Center for Virology and Vaccine Research, Beth Israel Deaconess Medical Center, Harvard Medical School, Boston, MA 02115, USA.
Human Vaccine Institute, Duke University Medical Center, Durham, NC 27710, USA.
Cell Rep. 2018 Dec 4;25(10):2766-2774.e3. doi: 10.1016/j.celrep.2018.11.020.
Despite burgeoning evidence demonstrating the adaptive properties of natural killer (NK) cells, mechanistic data explaining these phenomena are lacking. Following antibody sensitization, NK cells lacking the Fc receptor (FcR) signaling chain (Δg) acquire adaptive features, including robust proliferation, multifunctionality, rapid killing, and mobilization to sites of virus exposure. Using the rhesus macaque model, we demonstrate the systemic distribution of Δg NK cells expressing memory features, including downregulated Helios and Eomes. Furthermore, we find that Δg NK cells abandon typical γ-chain/Syk in lieu of CD3ζ-Zap70 signaling. FCγRIIIa (CD16) density, mucosal homing, and function are all coupled to this alternate signaling, which in itself requires priming by rhesus cytomegalovirus (rhCMV). Simian immunodeficiency virus (SIV) infections further expand gut-homing adaptive NK cells but result in pathogenic suppression of CD3ζ-Zap70 signaling and function. Herein, we provide a mechanism of virus-dependent alternative signaling that may explain the acquisition of adaptive features by primate NK cells and could be targeted for future vaccine or curative therapies.

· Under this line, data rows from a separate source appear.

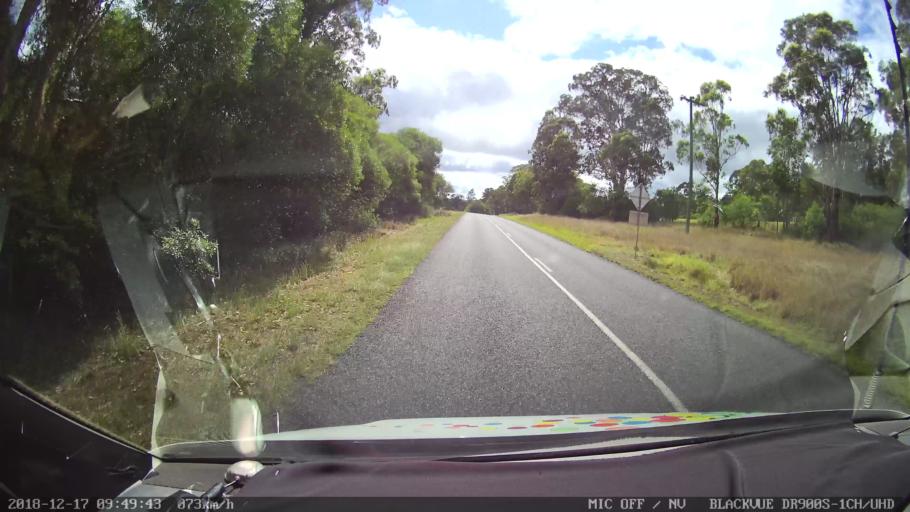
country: AU
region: New South Wales
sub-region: Tenterfield Municipality
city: Carrolls Creek
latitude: -28.9253
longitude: 152.3556
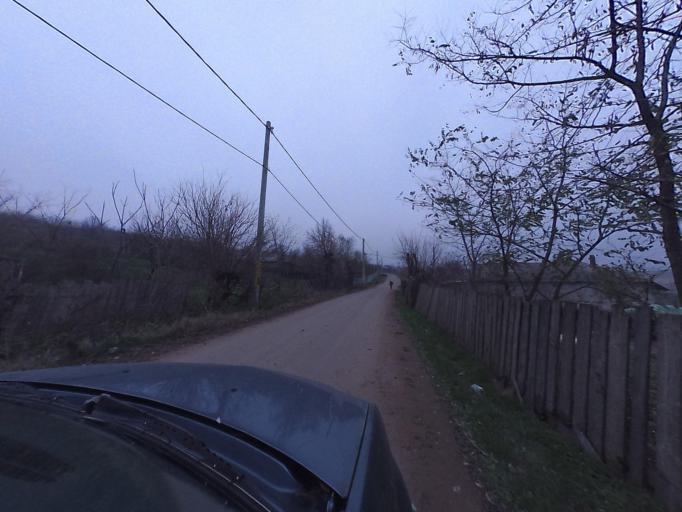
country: RO
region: Vaslui
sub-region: Comuna Vinderei
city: Vinderei
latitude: 46.1370
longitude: 27.7520
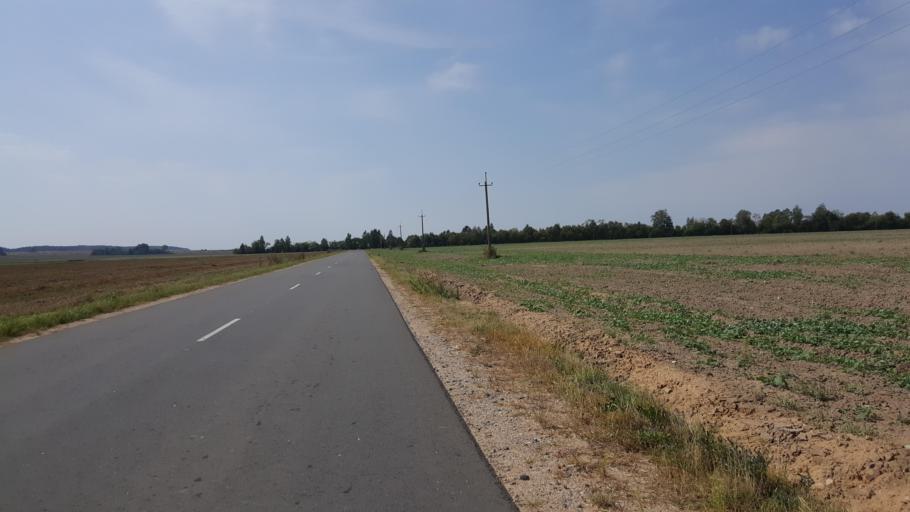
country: BY
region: Brest
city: Kamyanyets
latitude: 52.4728
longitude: 23.7153
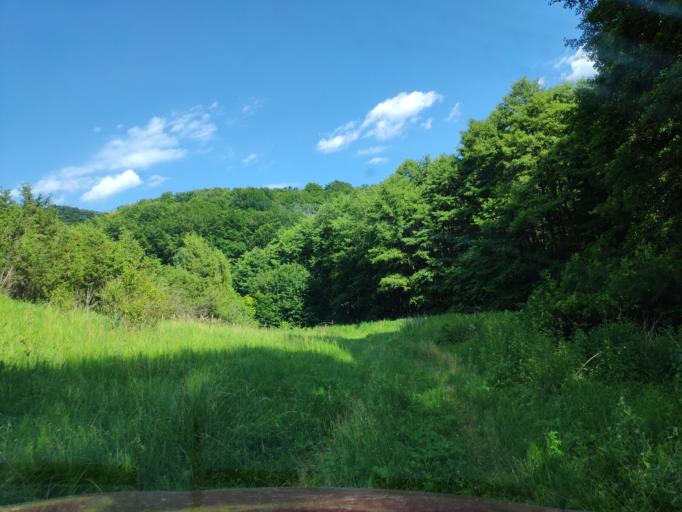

尽管越来越多的证据表明自然杀伤 (NK) 细胞具有适应性,但解释这些现象的机制数据仍很缺乏。在抗体致敏后,缺乏 Fc 受体 (FcR) 信号链 (Δg) 的 NK 细胞获得了适应性特征,包括强大的增殖、多功能性、快速杀伤和向病毒暴露部位的迁移。利用恒河猴模型,我们证明了表达记忆特征的 ΔgNK 细胞的全身分布,包括下调的 Helios 和 Eomes。此外,我们发现 ΔgNK 细胞放弃了典型的 γ 链/Syk,转而采用 CD3ζ-Zap70 信号。FCγRIIIa(CD16)密度、黏膜归巢和功能都与这种替代信号相关联,而这种替代信号本身需要恒河猴巨细胞病毒 (rhCMV) 的启动。猴免疫缺陷病毒 (SIV) 感染进一步扩大了肠道归巢适应性 NK 细胞,但导致 CD3ζ-Zap70 信号和功能的致病性抑制。本文提供了一种依赖病毒的替代信号机制,该机制可能解释了灵长类 NK 细胞获得适应性特征的原因,并可能成为未来疫苗或治疗性治疗的靶点。